RADIO-ACTIVE MINERALS.


Those natural mineral substances which possess marked radio-active properties have been found to contain either uranium or thorium, one of these elements being always present in sufficient proportion readily to permit its chemical separation and identification by the ordinary analytical methods[1].

A large number of uranium and thorium minerals are known at the present time, but they are for the most part found very sparingly, and some of them have been observed to occur only in a single locality. The chief commercial sources of uranium are uraninite, gummite, and carnotite, while thorium is obtained almost exclusively from monazite.
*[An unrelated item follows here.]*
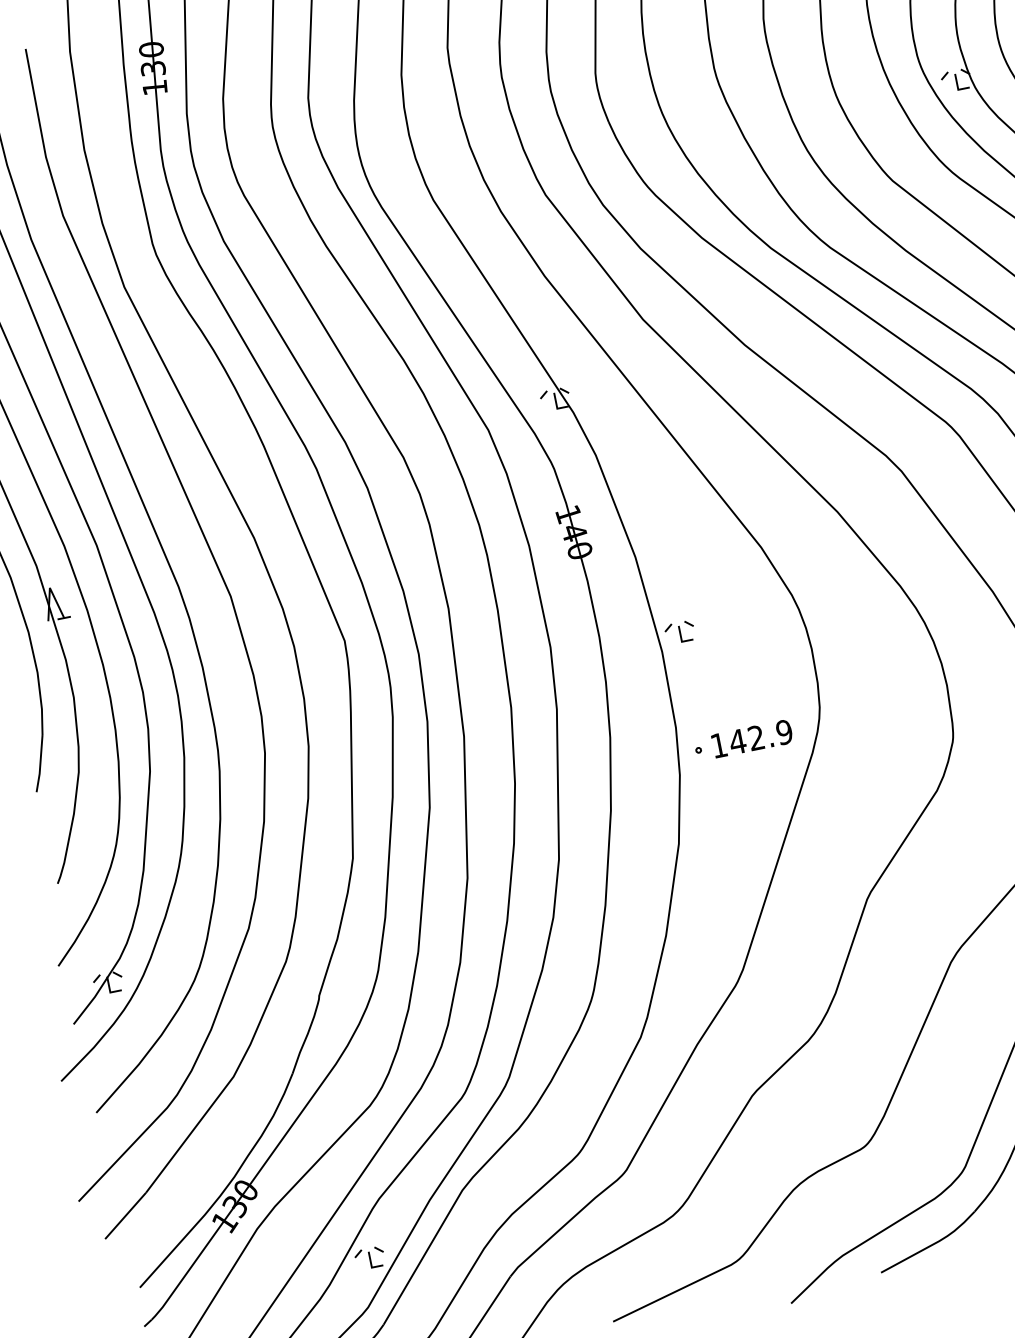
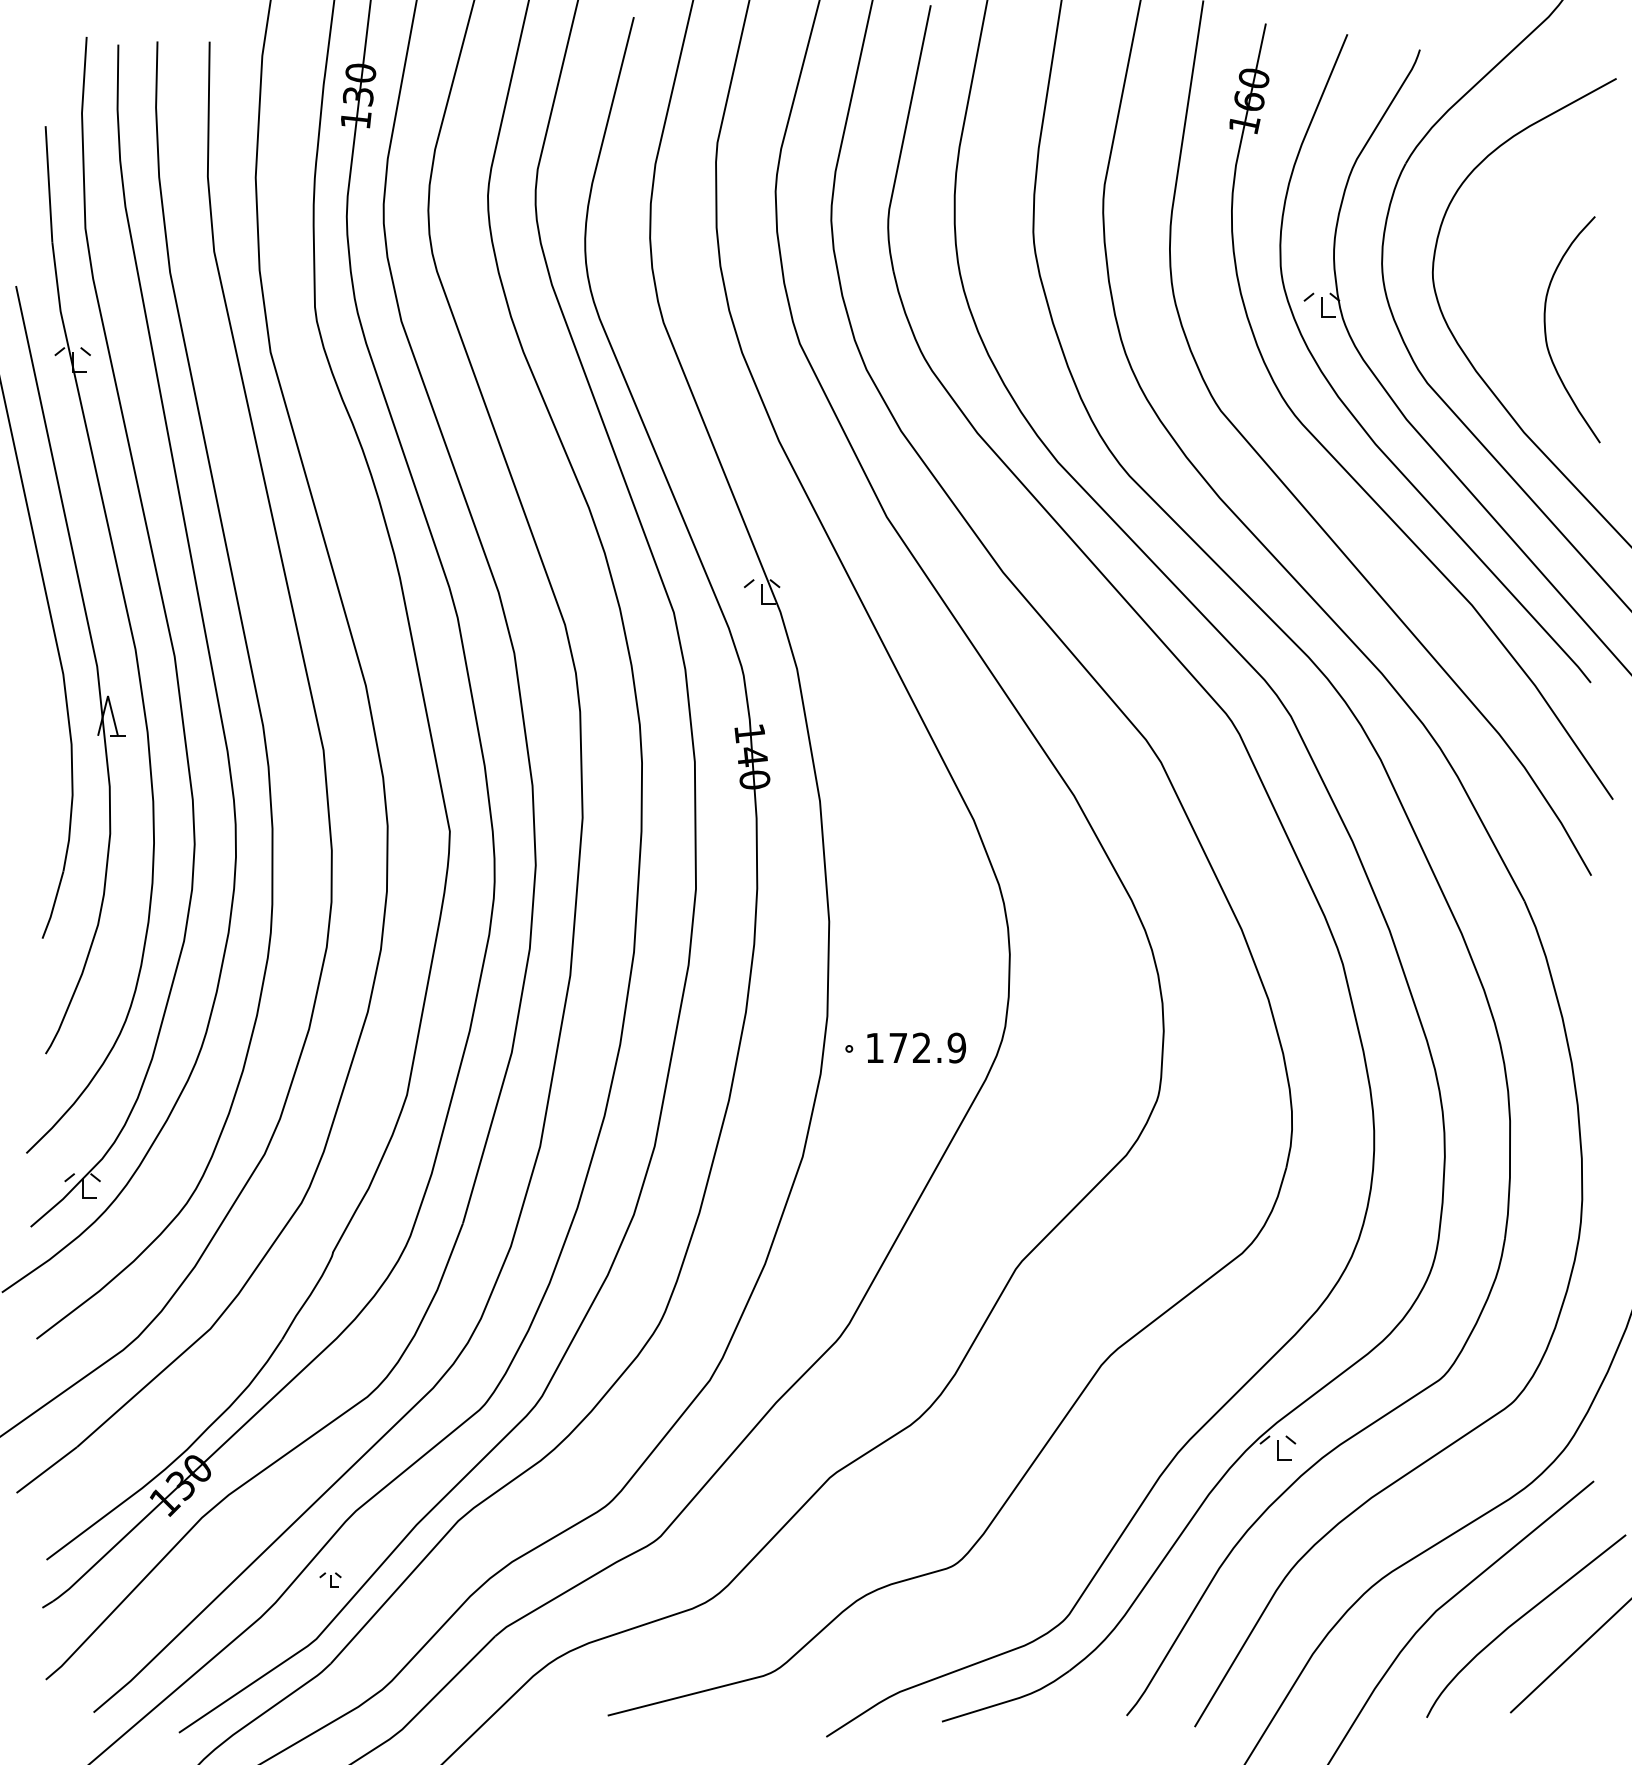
part: (680, 632) -> (855, 902), removed
text: (737, 741) -> (898, 1047), 142.9 -> 172.9
part: (369, 1257) -> (330, 1579), size x0.6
Rutherford and Soddy (Phil. Mag. 65, 561 (1903)), were the first to call attention to the important fact that the relations between the various radio-active substances and the other elements could best be determined from the study of the natural minerals in which these bodies occur, since these minerals represent mixtures of extreme antiquity, which have remained more or less undisturbed for almost countless ages. In dealing with these matters, however, it is highly important that we bring to our aid the data furnished by geology and mineralogy, from which it is often possible to determine the relative ages of the different substances with at least a rough degree of approximation. Thus, for example, if a certain mineral occurs as a primary constituent of a rock of remote geological period, it can safely be assumed that its age is greater than that of a similar or different mineral occurring in a later formation. It is, moreover, quite evident that those minerals which are obviously produced by the decomposition and alteration of the primary minerals, through the action of percolating water and other agencies acting from the surface down-*

  1. An apparent exception has been observed by Danne in the case of certain lead minerals which occur under peculiar conditions at d'Issy-l'Évêque, France. See p. 465.